Cyber insurance won’t save your company if it has a breach
The data privacy and cybersecurity landscape is evolving to make compliance more consequential for companies by adding triggers that have nothing to do with breaches of people’s personal information, says Andy Lunsford, CEO and founder of cybersecurity firm BreachRx.
The Colonial pipeline data breach in 2021 was one of several incidents that prompted regulators to realize that breaches could be damaging even in a business-to-business (B2B) context that didn't involve the loss of people’s personal information, Lunsford said in a webcast hosted by contract management software company LinkSquares.
“There was no personal information involved [in the Colonial incident], but it had a big impact on people and the economy,” said Lunsford, referring to the ransomware attack that led to a supply shortage at gas stations across the eastern United States. “So, there’s a requirement coming out shortly from the Securities and Exchange Commission that, if you’re a public company and you have a cyber incident of any kind of magnitude, you have a notification obligation to the SEC.”
Lunsford said some B2B companies might be complacent about cybersecurity and privacy because they don’t collect personal consumer information, but there’s a shift among lawmakers and regulators to close that gap.
“If you weren’t paying attention before, you should start paying attention now, because there are these mandated requirements if you have a cyber incident,” he said.
False sense of security
Nor can you count on your cyber insurance to be much help.
There’s a tendency among some executives to think their incident response is largely covered by insurance, but a close look at your policy will likely show you there are a number of gaps that could leave you on the hook for the most expensive parts of responding to a breach.

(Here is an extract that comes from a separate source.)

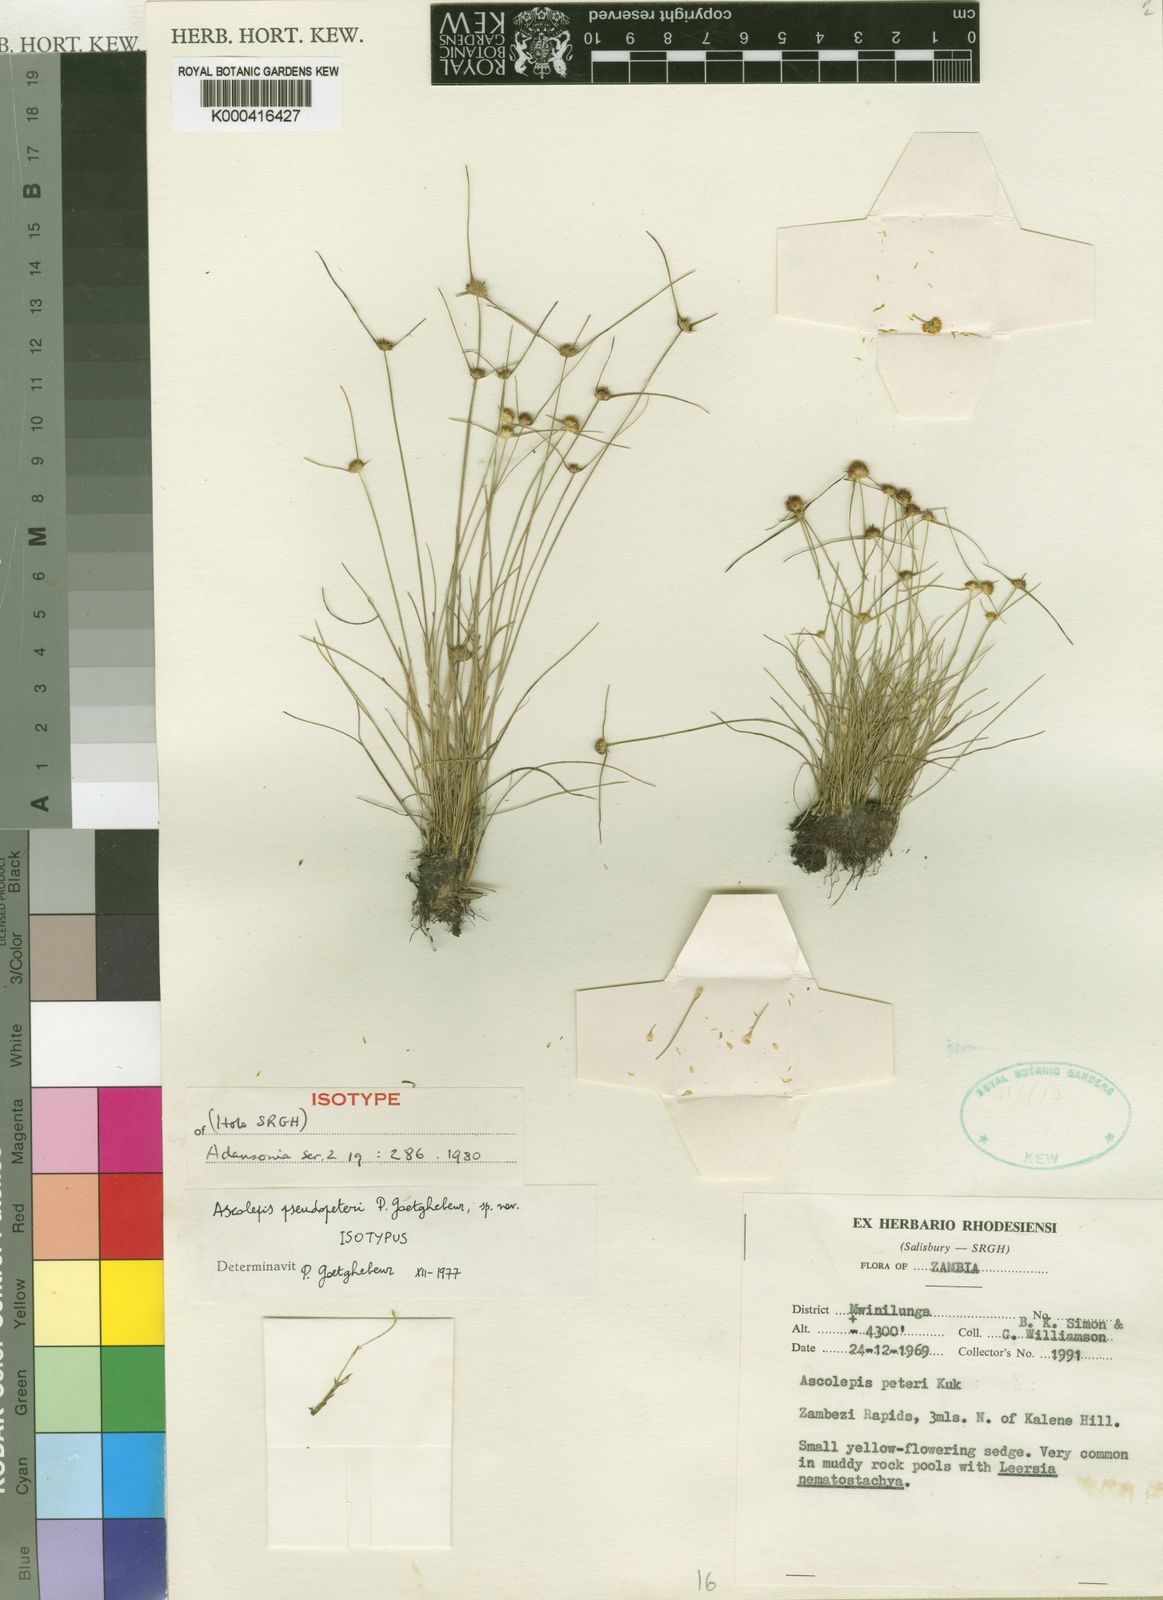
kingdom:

“It’s not like a situation where you have a car accident and you get all these things done and you say, ‘Come pay for it,’” said Lunsford. “With this, you have to get approval for every single thing along the way, like an HMO almost. They might not cover all these aspects.”
In a typical policy, the provider might cover the cost of notifying consumers about the incident and of credit monitoring for the consumers impacted, he said. But it might not cover regulatory investigations or contract disputes.
“These could easily be the most expensive part of the fallout,” he said.
What’s more, many providers won’t cover breaches involving ransomware, which have become the go-to approach for many hackers. Additionally, they won’t cover any cryptocurrency losses.
“Ransomware is usually paid in cryptocurrency,” he said. “So, if you had a payment to [the hackers] in cryptocurrency, it could be a loss that’s not covered. So, you need to be more buttoned up on what a cyber response for your company might look like other than just thinking, ‘I’ll call my cyber insurance provider. They’ll put people on it to take care of it for me.’”
Lunsford said the trend in cybersecurity and privacy laws is to require quicker notifications and higher penalties.
For that reason, you’ll want to be proactive about knowing what your insurance covers and what other steps you need to take to improve your compliance posture, said Tim Parilla, chief legal officer at LinkSquares.
“You’re not thinking about privacy every day,” he said in the webcast. “You have to be deliberate in making time and to be a champion. Usually you [don’t act until] you find yourself in an uncomfortable situation and have to remediate. The best way to be effective is to be proactive.”
That means trying to get a handle on what each state requires, if the company does business nationally, and what each country requires if it interacts with people globally, including in the European Union, which requires companies to provide an incident notification within just 72 hours or face a fine of up to 4% of revenue.
“We’ve seen that dynamic of a short deadline and a penalty based on a percentage of revenue become an international movement in every new regulation that comes out,” said Lunsford. “We’re at a point where we have 181 regulations across the world and it can get expensive for a company to miss these deadlines. If you’re new to this space, you should know that, when you look at what regulations apply to you, it’s not where your company is located; it’s where the data is coming from.”
At a minimum, someone on your team should be certified under ISO 27001, an information security standard, Parilla said.
There’s a good chance other standards, including just for lawyers, will be coming your way, said Lunsford.
The New York State Bar recently passed a continuing education requirement that lawyers take classes in cybersecurity and privacy to maintain your license to practice law. Other states can be expected to follow suit.
“California and New York tend to be the kind of movers that change these [standards] fastest but then they spread across the country,” he said.